State how many lines in the listing contain the string "text", and add nothing to that number.

Provided material section start

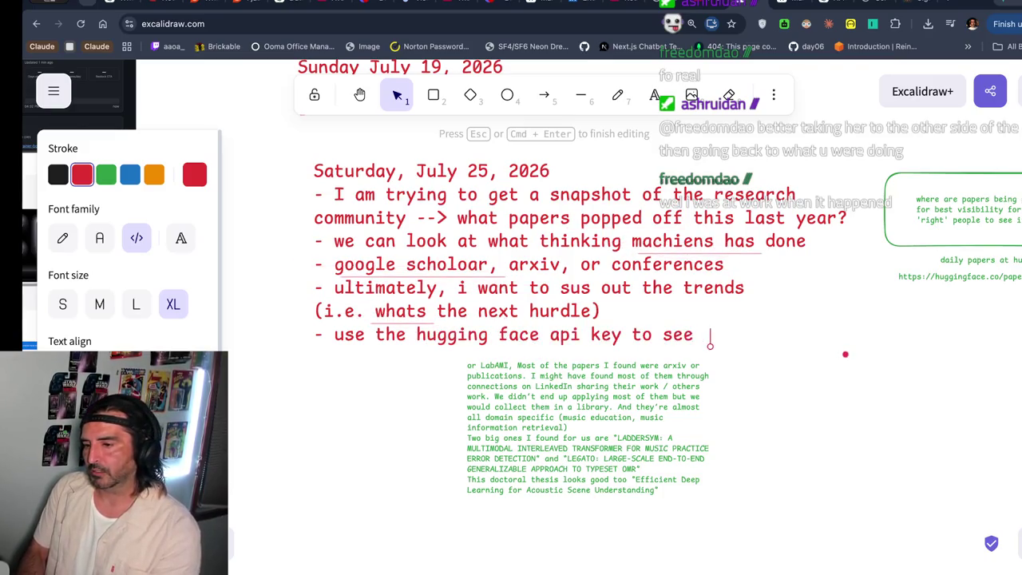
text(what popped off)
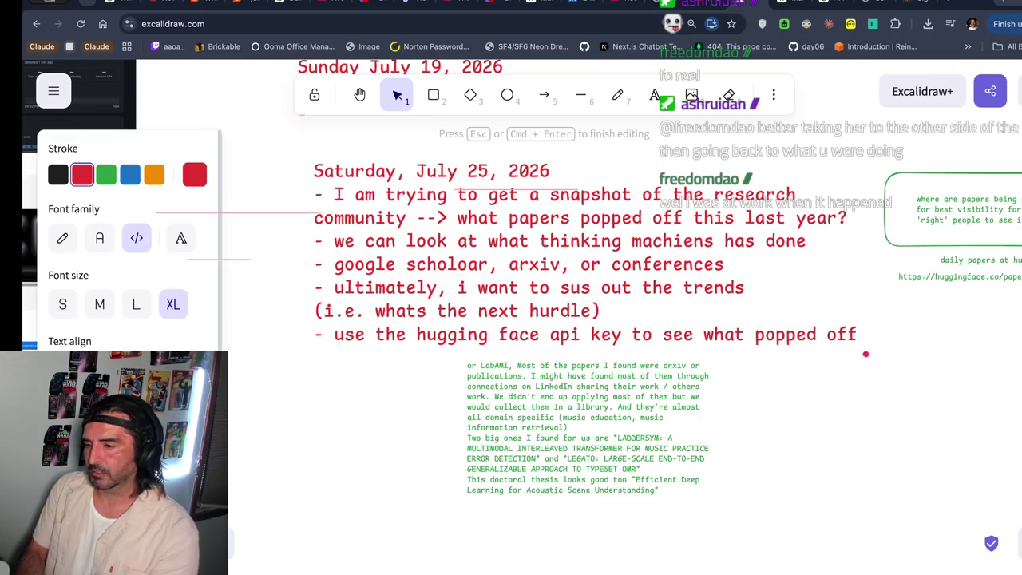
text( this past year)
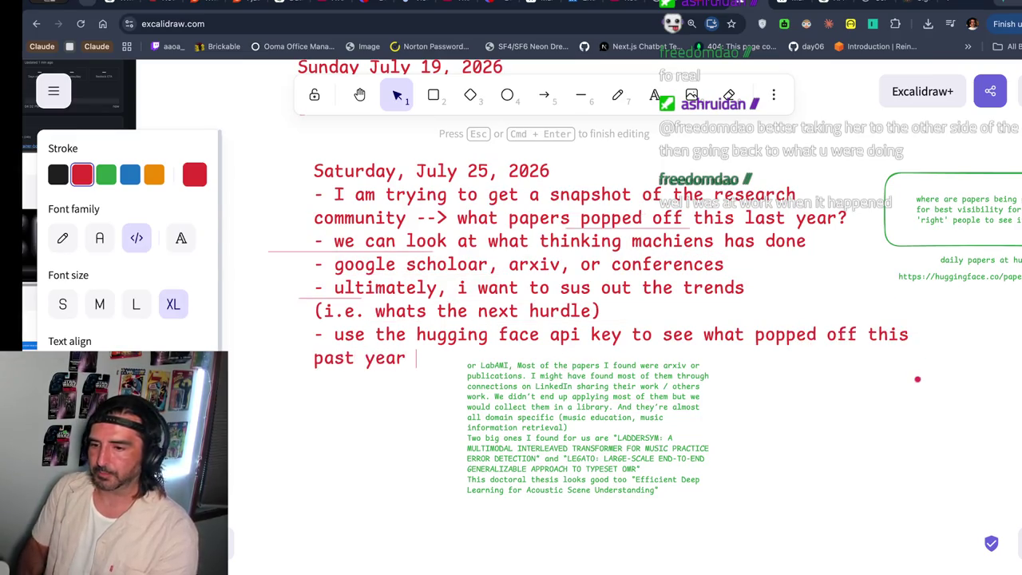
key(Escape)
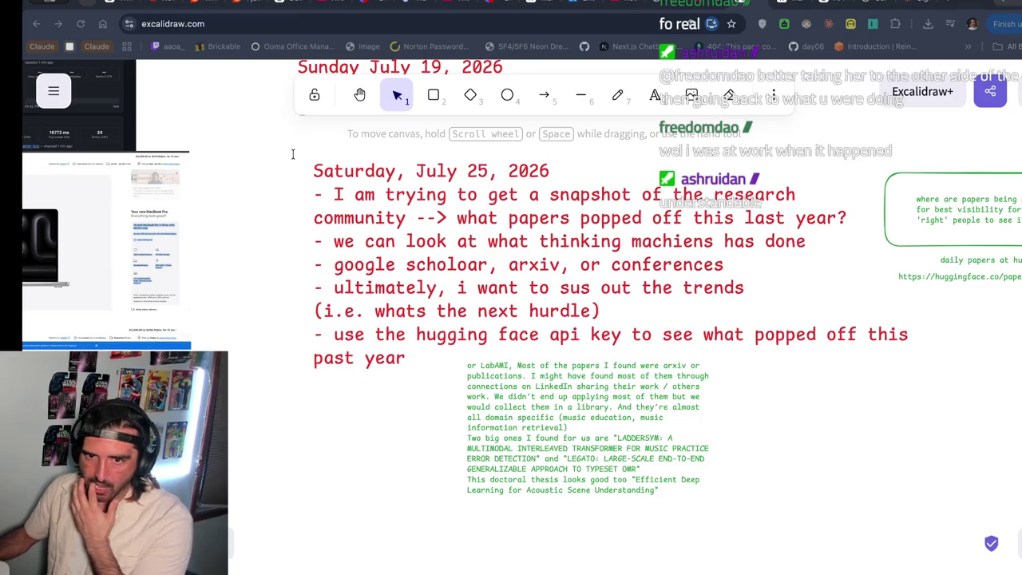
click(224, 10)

Provided material section end

Task response:
2